The agent does not read name-status, it reads --json:
$ rdc repo diff --name prod:experiment --json -m hostinger
The structured output gives the agent a precise change set. Which paths it modified, created, deleted. With --stat, the per-file change size in bytes and blocks. An agent that sees its diff before it promotes is one you can let near production. The blast radius is inspectable, not asserted. Other modes serve the same review loop. --name-only for a bare path list. --content <path> for a unified text diff of one file (text only; a binary file reports Binary files differ). --stat when the agent needs to know what changed and how much.
Why DR testing needs it
The same primitive answers a DR question that used to be awkward to ask without risk. Fork production. Restore a backup into the fork. Diff the fork against production. The diff tells you whether the restore reproduced the file set you expected. It does this without taking production down. And it never decrypts anything on the diff path.
That is a rehearsal you can run on a schedule. The restore lands in an isolated fork. The diff reports the delta in git grammar. A clean rehearsal: the changed set matches what the backup was supposed to contain. You are validating recovery against live production. The copy costs nothing to make and nothing to throw away.
Honest limits
The content diff is text only. --content produces a unified diff for text files. For everything else it reports Binary files differ, the same way git does. A line-oriented diff of an encrypted-then-compressed blob is noise.

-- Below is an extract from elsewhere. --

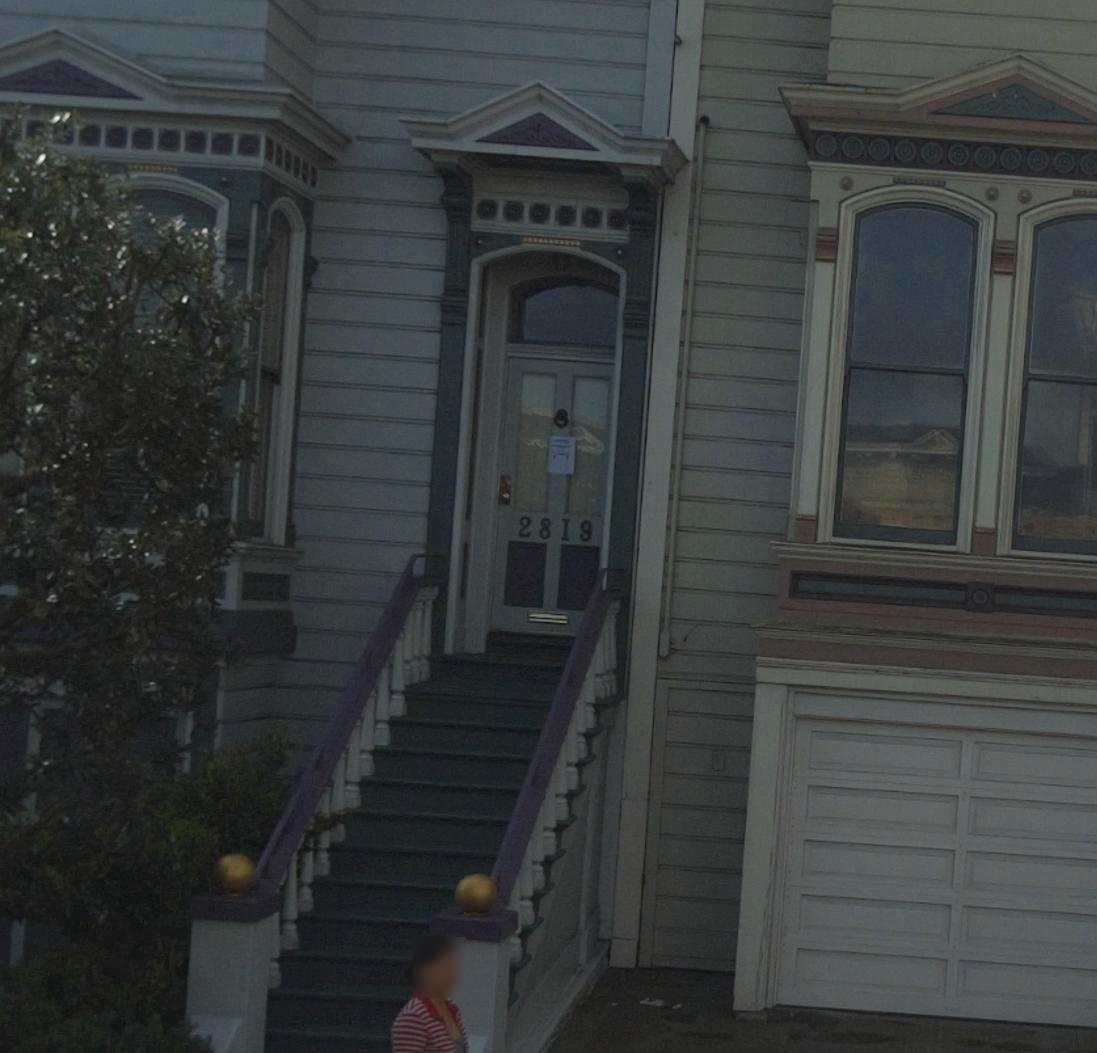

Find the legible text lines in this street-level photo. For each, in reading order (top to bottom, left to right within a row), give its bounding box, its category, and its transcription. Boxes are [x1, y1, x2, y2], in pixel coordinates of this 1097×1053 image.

It diffs related forks, not arbitrary repositories. The whole mechanism rests on a shared coordinate system. Shared extents prove equality. Preserved inode numbers anchor identity. A common data offset ties it together. Two repos that were never forked from a common ancestor share none of that. There is no cheap diff between them. This is feature, not bug. The same way git diff between two unrelated histories is not meaningful.
Rename detection is inode-based. It is exact for the renames a filesystem actually records as renames. A delete-then-create of identical content under a new name? Two operations to the inode table. So it reports as one delete and one add, not a rename. git’s content-similarity heuristic would call that a rename. The inode walk will not. That is the correct answer about what the filesystem did. Even if it is not the answer about what a human intended.
And the metadata walk scales with fragmentation. On a heavily fragmented image the extent enumeration is seconds, not milliseconds. It is still independent of repo size. It is still free of any data read. But it is not literally instant on the worst-fragmented images.
The takeaway
rdc repo diff puts version-control ergonomics on encrypted, running infrastructure. The interface is deliberately git. A/M/D/R, unified diffs, --stat. Nothing new to learn. If you can read git status --short, you can read a diff between two LUKS images. The engineering underneath is the part worth caring about. It amounts to two refusals. It never decrypts. aes-xts lets a block-level FIEMAP compare locate every changed sector by address. And it never pays for data that did not change. The storage layer already recorded which blocks diverged. Fork is the branch. Diff is the review. The review costs what the change costs, not what the repo weighs.